Creditors are objecting to GT Advanced Technologies’ plan to emerge from bankruptcy not because they will only receive less than a penny on the dollar, but because of some last-minute changes that they say would prevent them from even the remote possibility of getting more someday.
Under the latest plan – which is expected to go in front of the Bankruptcy Court March 3 – the Merrimack-based company would continue as a going concern, controlled by a group that is lending it $80 million.
The group, headed by Eugene Davis, a former GTAT board member, will control 84 percent of the reorganized GTAT. David Keck, would remain as CEO.
Unsecured creditors and former bondholders will receive 14 percent, on top of the expected 0.161 percent of the more than $500 million in claims they have submitted to the bankrupt company.
But shareholders of GTAT would be wiped out completely, receiving no payment, no hope of payment and no interest in the reorganized company.
But the creditors’ committee objected to what it termed “a shocking attempt” to strip them of basic minority shareholder protections,” charging that corporate government documents filed on Feb. 16 would result in a “corporation run for the benefit of the holders of common stock to one run for the exclusive benefit of the exit lenders.”
‘No consideration’
The creditors also objected to the control that would go to Davis, because he is also head of the trust that would try to recover the assets. (Davis would get $200,000, half of it in cash and half in stock as board chairman and $12,000 plus a success fee as a litigation trustee.)
The creditors aren’t alone in their criticism of the plan. The bankruptcy trustee also objected to Davis’ dual roll, as well as an attempt to give former officers immunity from recovery.
Shareholders are currently suing those officers, including former CEO Tom Gutierrez, and Apple Inc. in US District Court in Concord. They charge they allegedly misled shareholders that GTAT’s plan to produce sapphire for the tech giant’s mobile devices was on track, when it actually was collapsing.
The officers and Apple have asked the judge to dismiss the case. But the plaintiffs say that Apple wanted to cover up problems in advance of the release of its new iPhone, and the officers cashed in $20 million of stock before the problems with Apple became public.
The U.S. Securities and Exchange Commission is still investigating the matter, as are the Justice Department and the New York attorney general, according to the trustee’s objection. So far, the debtor special counsel has spent more than $5 million responding to the various charges of securities fraud, the trustee said.
“These equity holders are being provided no consideration under the plan, their interests are being canceled, they can’t vote, yet now must provide a release,” wrote the trustee.
Meanwhile, GTAT’s previous attempt to raise money and pay off its debt by selling the sapphire furnaces it installed at an Apple-owned Arizona plant have been mostly unsuccessful.
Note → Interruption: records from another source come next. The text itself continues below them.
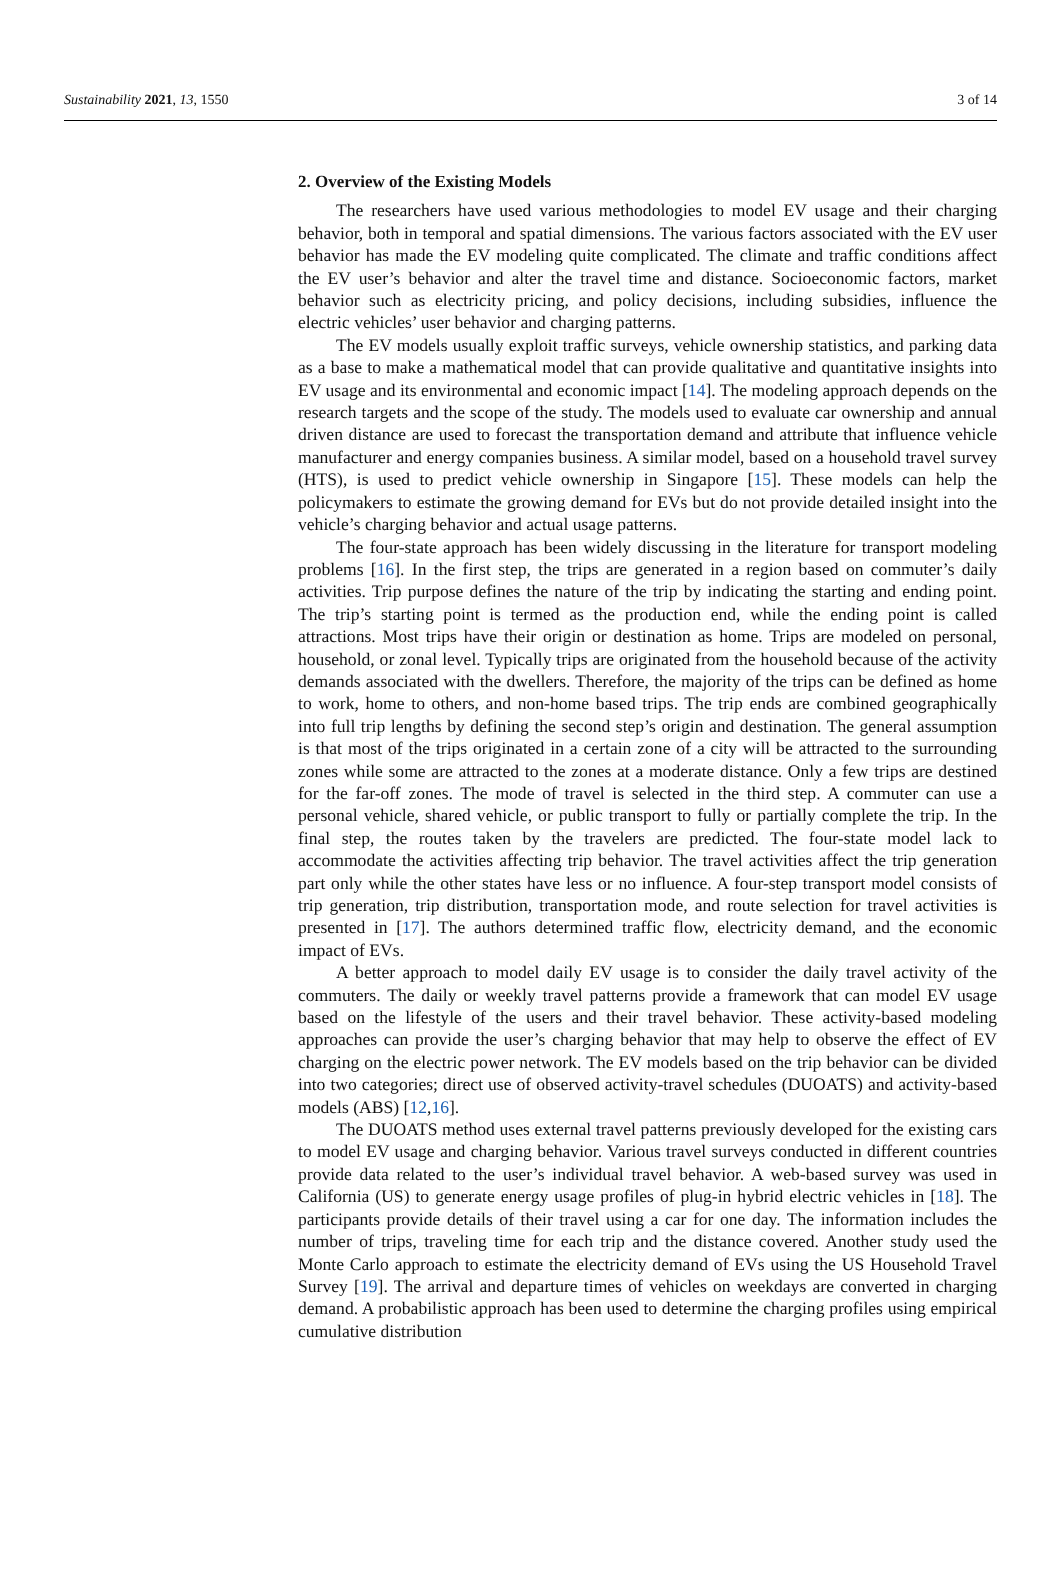Sustainability 2021, 13, 1550 3 of 14
2. Overview of the Existing Models
The researchers have used various methodologies to model EV usage and their charging behavior, both in temporal and spatial dimensions. The various factors associated with the EV user behavior has made the EV modeling quite complicated. The climate and traffic conditions affect the EV user’s behavior and alter the travel time and distance. Socioeconomic factors, market behavior such as electricity pricing, and policy decisions, including subsidies, influence the electric vehicles’ user behavior and charging patterns.
The EV models usually exploit traffic surveys, vehicle ownership statistics, and parking data as a base to make a mathematical model that can provide qualitative and quantitative insights into EV usage and its environmental and economic impact [14]. The modeling approach depends on the research targets and the scope of the study. The models used to evaluate car ownership and annual driven distance are used to forecast the transportation demand and attribute that influence vehicle manufacturer and energy companies business. A similar model, based on a household travel survey (HTS), is used to predict vehicle ownership in Singapore [15]. These models can help the policymakers to estimate the growing demand for EVs but do not provide detailed insight into the vehicle’s charging behavior and actual usage patterns.
The four-state approach has been widely discussing in the literature for transport modeling problems [16]. In the first step, the trips are generated in a region based on commuter’s daily activities. Trip purpose defines the nature of the trip by indicating the starting and ending point. The trip’s starting point is termed as the production end, while the ending point is called attractions. Most trips have their origin or destination as home. Trips are modeled on personal, household, or zonal level. Typically trips are originated from the household because of the activity demands associated with the dwellers. Therefore, the majority of the trips can be defined as home to work, home to others, and non-home based trips. The trip ends are combined geographically into full trip lengths by defining the second step’s origin and destination. The general assumption is that most of the trips originated in a certain zone of a city will be attracted to the surrounding zones while some are attracted to the zones at a moderate distance. Only a few trips are destined for the far-off zones. The mode of travel is selected in the third step. A commuter can use a personal vehicle, shared vehicle, or public transport to fully or partially complete the trip. In the final step, the routes taken by the travelers are predicted. The four-state model lack to accommodate the activities affecting trip behavior. The travel activities affect the trip generation part only while the other states have less or no influence. A four-step transport model consists of trip generation, trip distribution, transportation mode, and route selection for travel activities is presented in [17]. The authors determined traffic flow, electricity demand, and the economic impact of EVs.
A better approach to model daily EV usage is to consider the daily travel activity of the commuters. The daily or weekly travel patterns provide a framework that can model EV usage based on the lifestyle of the users and their travel behavior. These activity-based modeling approaches can provide the user’s charging behavior that may help to observe the effect of EV charging on the electric power network. The EV models based on the trip behavior can be divided into two categories; direct use of observed activity-travel schedules (DUOATS) and activity-based models (ABS) [12,16].
The DUOATS method uses external travel patterns previously developed for the existing cars to model EV usage and charging behavior. Various travel surveys conducted in different countries provide data related to the user’s individual travel behavior. A web-based survey was used in California (US) to generate energy usage profiles of plug-in hybrid electric vehicles in [18]. The participants provide details of their travel using a car for one day. The information includes the number of trips, traveling time for each trip and the distance covered. Another study used the Monte Carlo approach to estimate the electricity demand of EVs using the US Household Travel Survey [19]. The arrival and departure times of vehicles on weekdays are converted in charging demand. A probabilistic approach has been used to determine the charging profiles using empirical cumulative distribution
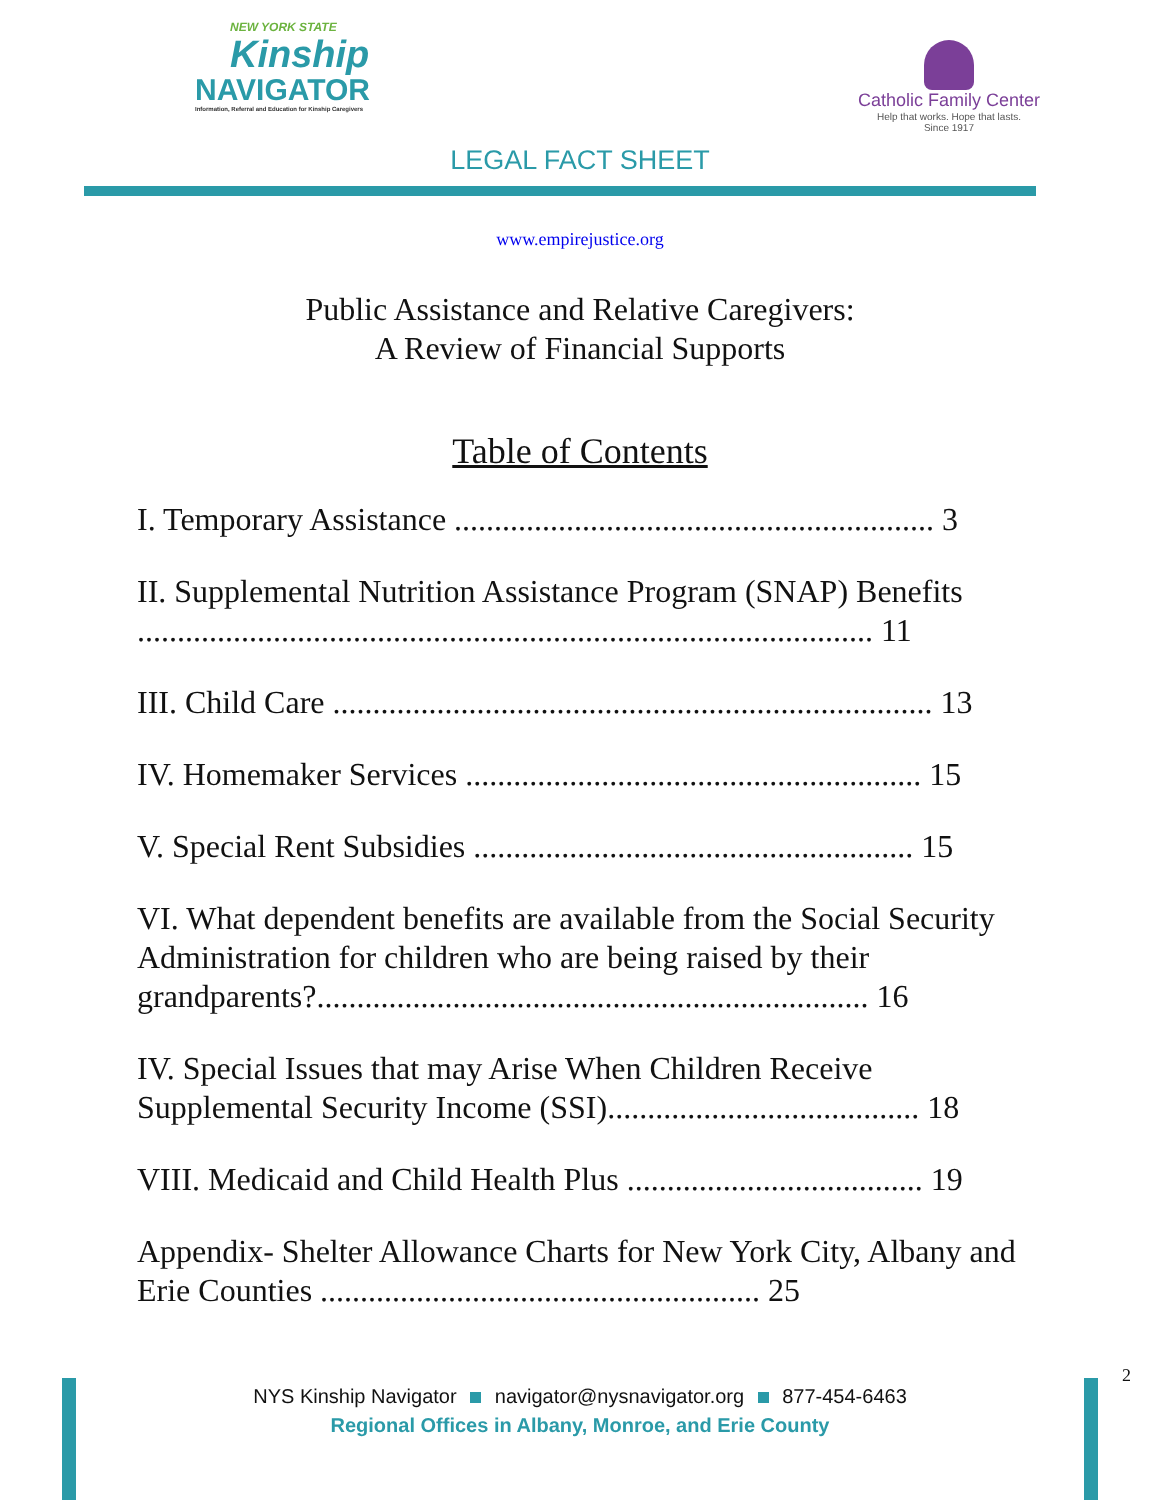NEW YORK STATE
Kinship
NAVIGATOR
Information, Referral and Education for Kinship Caregivers
Catholic Family Center
Help that works. Hope that lasts.
Since 1917
LEGAL FACT SHEET
www.empirejustice.org
Public Assistance and Relative Caregivers:
A Review of Financial Supports
Table of Contents
I. Temporary Assistance ............................................................ 3
II. Supplemental Nutrition Assistance Program (SNAP) Benefits ............................................................................................ 11
III. Child Care ........................................................................... 13
IV. Homemaker Services ......................................................... 15
V. Special Rent Subsidies ....................................................... 15
VI. What dependent benefits are available from the Social Security Administration for children who are being raised by their grandparents?..................................................................... 16
IV. Special Issues that may Arise When Children Receive Supplemental Security Income (SSI)....................................... 18
VIII. Medicaid and Child Health Plus ..................................... 19
Appendix- Shelter Allowance Charts for New York City, Albany and Erie Counties ....................................................... 25
2
NYS Kinship Navigator navigator@nysnavigator.org 877-454-6463
Regional Offices in Albany, Monroe, and Erie County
The company did reveal an offer to purchase some 567 of the 2,000-plus furnaces for $26.6 million, but that and other factors required it to cancel an auction for the rest. At one point, the company had hoped to sell the furnaces for over $400 million.
In December, GTAT lost another $11 million, leaving it with $52.4 million in cash at the end of 2015, according to its latest financial statement. Stockholders’ equity was a negative $444.5 million.